Отзвуки брачного гимна наяд в отдалении где-то,

Видит и то, что приводит мысли к удаче Лиэя:

Ложе в листве виноградной, дающей прохладу и свежесть,

Дионисом заботливо стеленную небриду,

Соглядатая страсти тайной Видит повязки

Собственные, повсюду забрызганы брачной росою…

Рвет она в исступленье ланиты румяные, плачет,

Всплескивает руками, жалостливо стенает:
350 [354]
«О, чистота девичья — похищена Эвия влагой!

О, чистота девичья — похищена дремой хмельною!

О, чистота девичья — похищена Вакхом блудливым!

Прокляты будьте, потоки Гидриад вместе с ложем!

Гамадриад обвинять? Или нимф? Это сон в опьяненье,

Страсть, вино, хитроумье девственность нашу сгубили!

Девственности Артемида не защитила! И дева

Эхо, противница страсти, зачем не открыла уловок?

Ах, почему же мне в уши, так, чтобы Вакх не услышал,

Питие не прошептала, не молвила милая Дафна:

«Нимфа, не пей эту воду обманную, поберегися!»
360 [365]
Молвит — и слезы струятся ливнем с ланит изобильным…

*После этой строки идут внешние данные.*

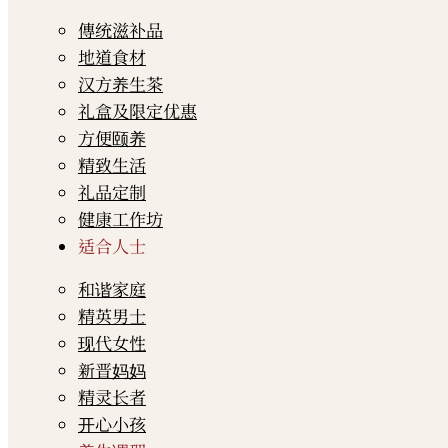
傳统滋补品
地道食材
汉方养生茶
礼盒及限定优惠
方便颐养
精致生活
礼品定制
健康工作坊
适合人士
和谐家庭
精英男士
现代女性
新晋妈妈
精灵长者
开心小孩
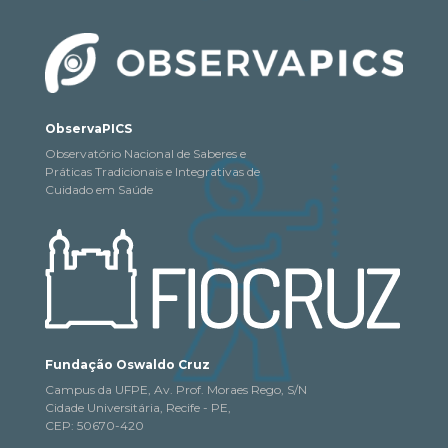
ObservaPICS
Observatório Nacional de Saberes e
Práticas Tradicionais e Integrativas de
Cuidado em Saúde
Fundação Oswaldo Cruz
Campus da UFPE, Av. Prof. Moraes Rego, S/N
Cidade Universitária, Recife - PE,
CEP: 50670-420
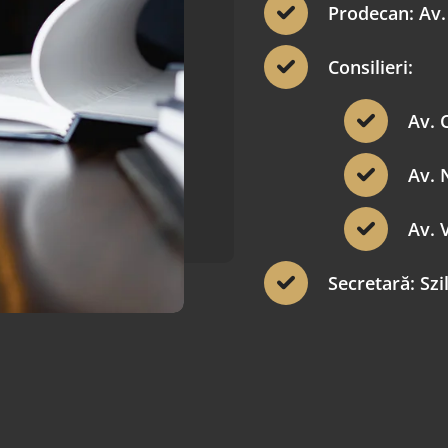
Prodecan: Av.
Consilieri:
Av. 
Av. 
Av. 
Secretară: Szi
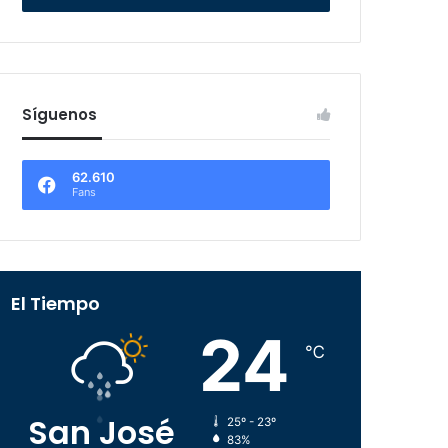
Síguenos
62.610
Fans
El Tiempo
24
℃
San José
25º - 23º
83%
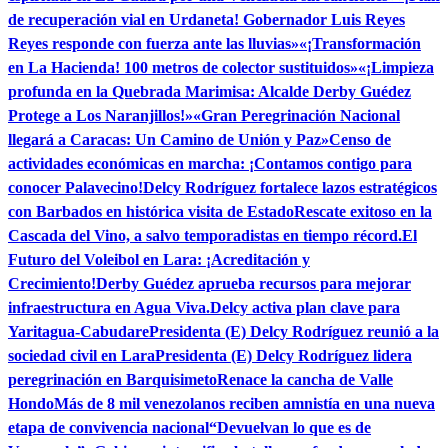
de recuperación vial en Urdaneta! Gobernador Luis Reyes
Reyes responde con fuerza ante las lluvias»
«¡Transformación
en La Hacienda! 100 metros de colector sustituidos»
«¡Limpieza
profunda en la Quebrada Marimisa: Alcalde Derby Guédez
Protege a Los Naranjillos!»
«Gran Peregrinación Nacional
llegará a Caracas: Un Camino de Unión y Paz»
Censo de
actividades económicas en marcha: ¡Contamos contigo para
conocer Palavecino!
Delcy Rodríguez fortalece lazos estratégicos
con Barbados en histórica visita de Estado
Rescate exitoso en la
Cascada del Vino, a salvo temporadistas en tiempo récord.
El
Futuro del Voleibol en Lara: ¡Acreditación y
Crecimiento!
Derby Guédez aprueba recursos para mejorar
infraestructura en Agua Viva.
Delcy activa plan clave para
Yaritagua-Cabudare
Presidenta (E) Delcy Rodríguez reunió a la
sociedad civil en Lara
Presidenta (E) Delcy Rodríguez lidera
peregrinación en Barquisimeto
Renace la cancha de Valle
Hondo
Más de 8 mil venezolanos reciben amnistía en una nueva
etapa de convivencia nacional
“Devuelvan lo que es de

Мыслит: надо ли в горло мечу погрузиться девичье?

То вдруг страстно желает броситься вниз головою

С высей обрывистых, тело оставив катиться во прахе…

То уничтожить мыслит во́ды ключа рокового:

Но уж прозрачная влага сменила Вакхов напиток,

Льдистые струи журчали в ручье, а не влага Лиэя!

То умоляет Кронида и Артемиду порушить

Домы наяд, чтоб от жажды они иссушающей сгибли…

Часто взором по склонам рыщет — где бы сыскался
370 [375]
След неверный и слабый невидимого Диониса,

Дабы его засыпать стрелами, дабы низвергнуть

Бога лозы виноградной! Желает каждую ветку,

Ложем служившую страсти, сжечь огнем смертоносным!

Часто, видя на склонах следы, что остались от Вакха,

Стрелами осыпает окрест просторы лесные.

Часто копье воздымает, желая за ближним утесом

Поразить и низвергнуть неуязвимого Вакха —

Только напрасны усилья, нет нигде Диониса…

Гневается она, клянется вовек не касаться
380 [385]
Жаждущими устами этой обманчивой влаги!

Спать клянется все ночи глаз своих не смыкая,

Хитростям дремы клянется боле в горах не поддаться!

Гневается на свору ловчую псов — отчего же

Не отогнали собаки вожделевшего Вакха?

То погибели ищет, петли силков призывает,

Дабы они вкруг выи, ее удушая, обвились,

Только чтоб не смеялись над нею ровесницы девы…

Против воли и лес оставляет она звероловный,

Ей перед Лучницей стыдно после всего появиться!
390 [395]
Семенем божьим чревата, Никайя-дева носила

Бремя в собственном лоне, вот срок подошел и для родов —

Животворящие Хоры младенца женского пола

Приняли по истеченье девятого круга Селены.

И от союза с Бромием народилась малютка,

Имя ей дали Телета: предана празднествам вечно,

Пляскам полуночным дева, сопутница Диониса,

Радуется кроталам и двуударным тимпанам…

Каменнозданный город у винной протоки поставил

Бог — Никея зовется по Никайе астакидской
400 [405]
И в честь победы великой бога-Индоубийцы!